LAUSR

BACKGROUND GRP94 is a glucose-regulated protein critical for survival in endoplasmic reticulum stress. Expression of GRP94 is associated with cellular transformation and increased tumorigenicity in breast cancer. Specifically, over-expression of GRP94 predicts brain metastasis in breast carcinoma patients with either triple negative or ErbB2 positive tumors. The aim of this study was to understand if microenvironmental regulation of GRP94-expression might be a hinge orchestrating brain metastasis (BrM) progression. METHODS GRP94 ablation was performed in a BrM model BR-eGFP-CMV/Luc-V5CA1 (BRV5CA1) of breast cancer. In vitro results were validated in a data set of 29 metastases in diverse organs from human breast carcinomas and in BrM tissue from tumors of different primary origin.
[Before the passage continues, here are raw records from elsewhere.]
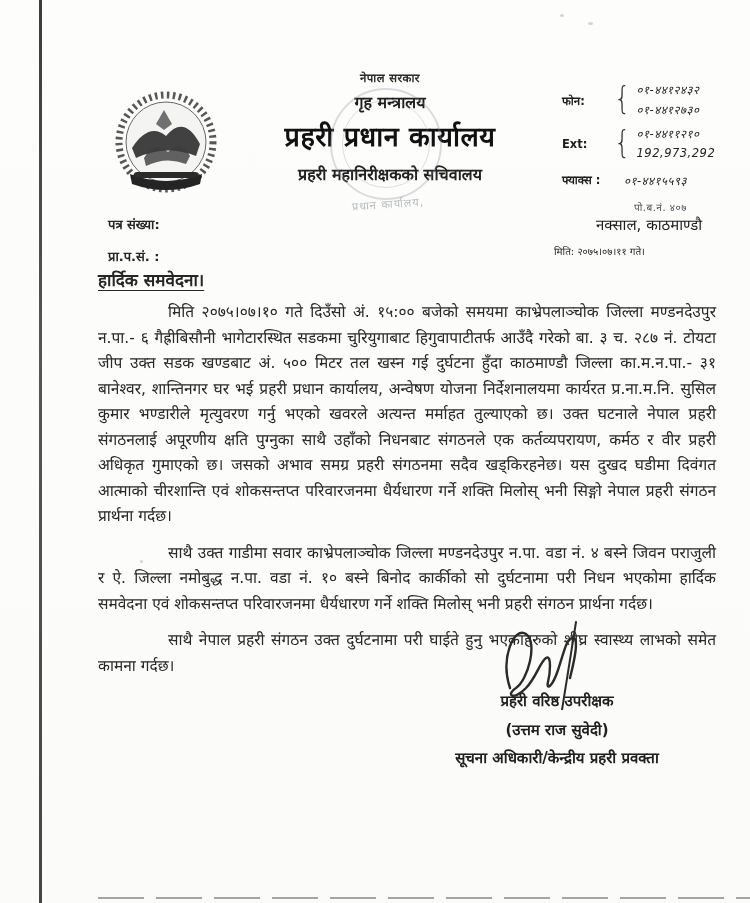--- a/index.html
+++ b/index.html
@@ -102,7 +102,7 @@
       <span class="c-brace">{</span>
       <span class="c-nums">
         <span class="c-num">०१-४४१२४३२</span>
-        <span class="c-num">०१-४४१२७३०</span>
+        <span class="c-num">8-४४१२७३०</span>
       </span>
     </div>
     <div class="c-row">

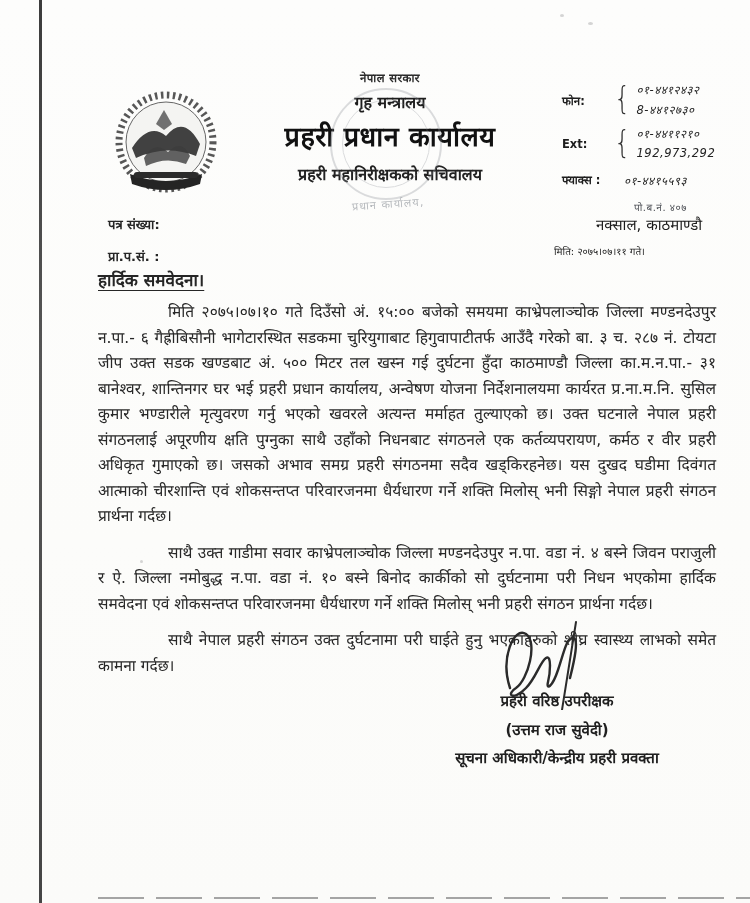--- a/index.html
+++ b/index.html
@@ -48,7 +48,7 @@
 
   .letter-no   { position:absolute; left:108px; top:215px; font-size:13px; font-weight:bold; }
   .dispatch-no { position:absolute; left:108px; top:247px; font-size:13px; font-weight:bold; }
-  .date-line   { position:absolute; left:554px; top:244px; font-size:10px; font-weight:normal; }
+  .date-line   { position:absolute; left:574px; top:244px; font-size:18px; font-weight:bold; }
 
   .subject { position:absolute; left:98px; top:268px; width:560px; 
     font-size:17px; font-weight:bold; }

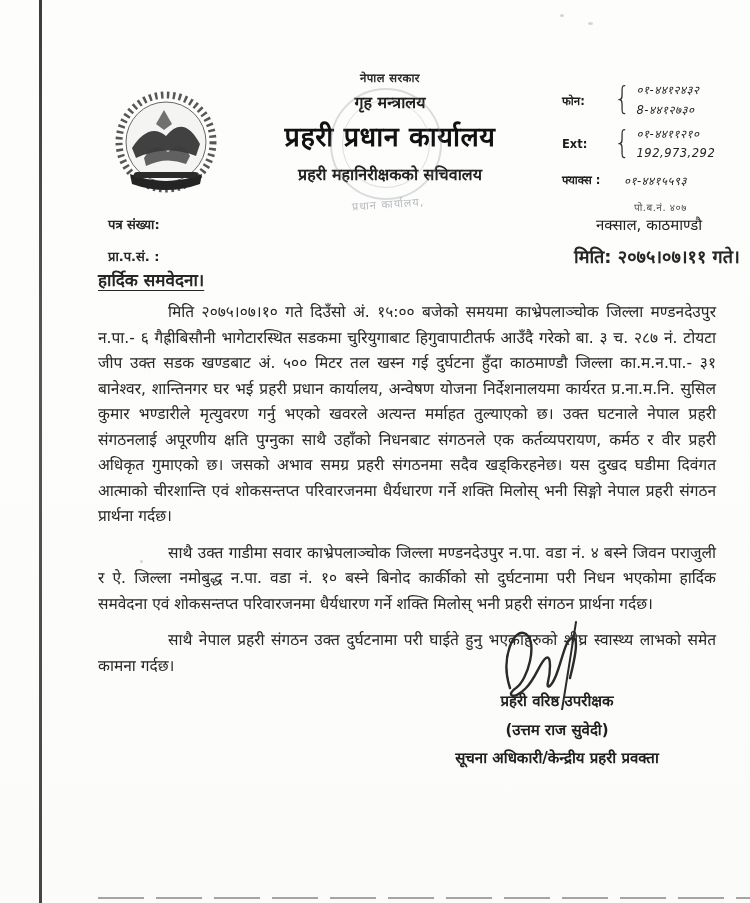--- a/index.html
+++ b/index.html
@@ -138,19 +138,6 @@
     <p>साथै नेपाल प्रहरी संगठन उक्त दुर्घटनामा परी घाईते हुनु भएकाहरुको शीघ्र स्वास्थ्य लाभको समेत कामना गर्दछ।</p>
   </div>
 
-  <div class="sig-block">
-    <div class="sig-scribble">
-      <svg viewBox="0 0 110 92" width="110" height="92">
-        <path d="M18 70 C 8 40, 22 8, 34 16 C 46 24, 36 62, 24 70 C 14 76, 20 84, 34 70
-                 C 44 60, 48 44, 54 40 C 60 36, 58 56, 56 64 C 54 72, 60 70, 66 52
-                 C 72 34, 74 22, 80 20 C 88 18, 82 44, 78 60" fill="none" stroke="#2b2b2b" stroke-width="2.4" stroke-linecap="round"></path>
-        <path d="M84 4 L70 92" fill="none" stroke="#2b2b2b" stroke-width="2" stroke-linecap="round"></path>
-      </svg>
-    </div>
-    <div class="sig-rank">प्रहरी वरिष्ठ उपरीक्षक</div>
-    <div class="sig-name">(उत्तम राज सुवेदी)</div>
-    <div class="sig-desig">सूचना अधिकारी/केन्द्रीय प्रहरी प्रवक्ता</div>
-  </div>
 
   <div class="speck" style="left:560px;top:14px;width:4px;height:3px;"></div>
   <div class="speck" style="left:588px;top:22px;width:5px;height:3px;"></div>

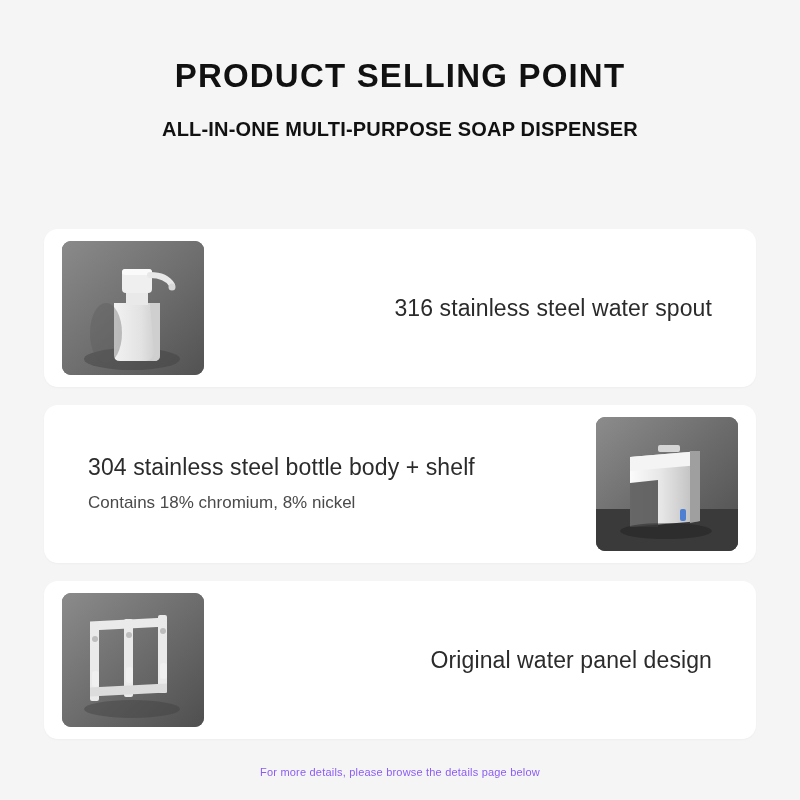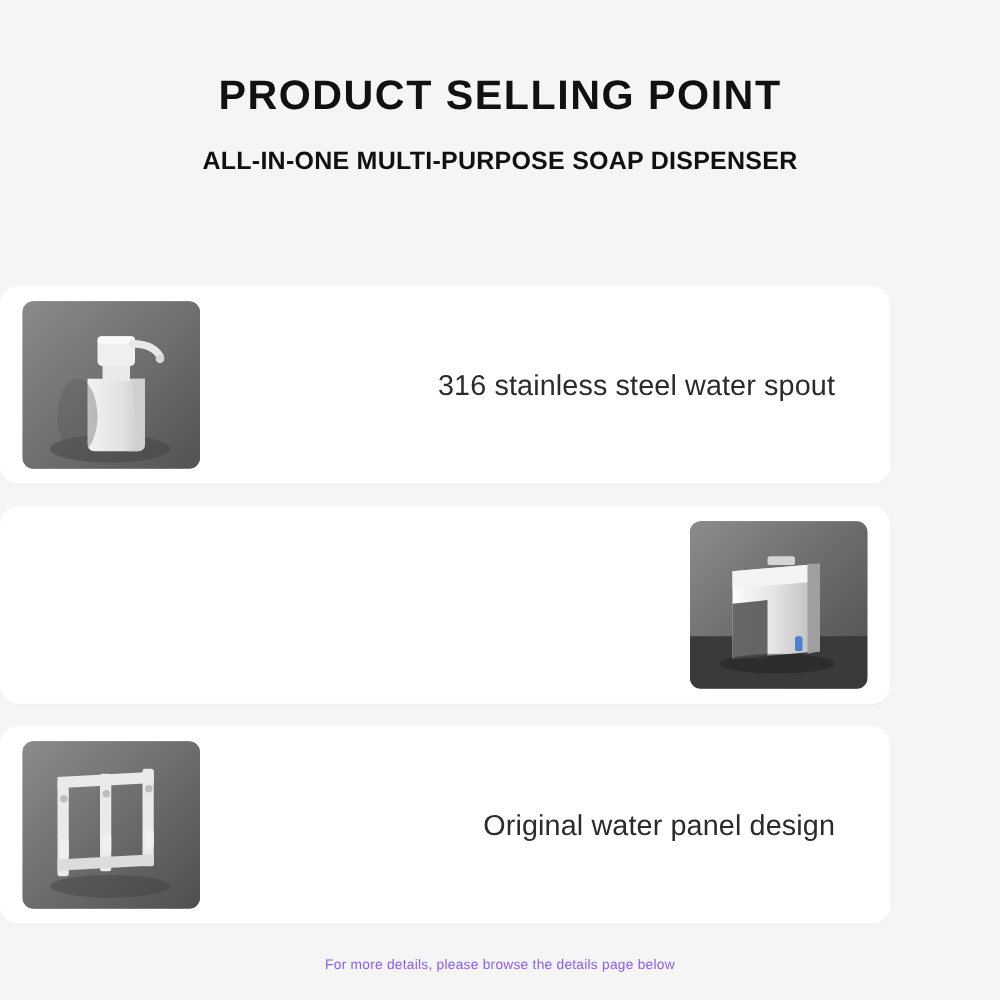--- a/index.html
+++ b/index.html
@@ -18,7 +18,7 @@
     background: #f5f5f5;
     display: flex;
     flex-direction: column;
-    align-items: flex-start;
+    align-items: center;
   }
BrM patient-derived xenografts (PDX) were used to test sensitivity to the therapeutic approach. RESULTS BrM that over-express GRP94 as well as TRAF2 are more resistant to glucose deprivation by induction of anti-apoptotic proteins (BCL2 and IAPs) and engagement of pro-survival autophagy. GRP94 ablation down-regulated autophagy in tumor cells, resulting in decreased survival in vivo. These results were validated in a metastasis data set from human patients suggesting that targeting autophagy might be strategic for BrM prevention. Indeed, hydroxychloroquine treatment of preclinical models of BrM from PDX exerts preventive inhibition of tumor growth (p<0,001). CONCLUSIONS We show that GRP94 is directly implicated in BrM establishment by activating pro-survival autophagy. Disruption of this compensatory fueling route might prevent metastatic growth.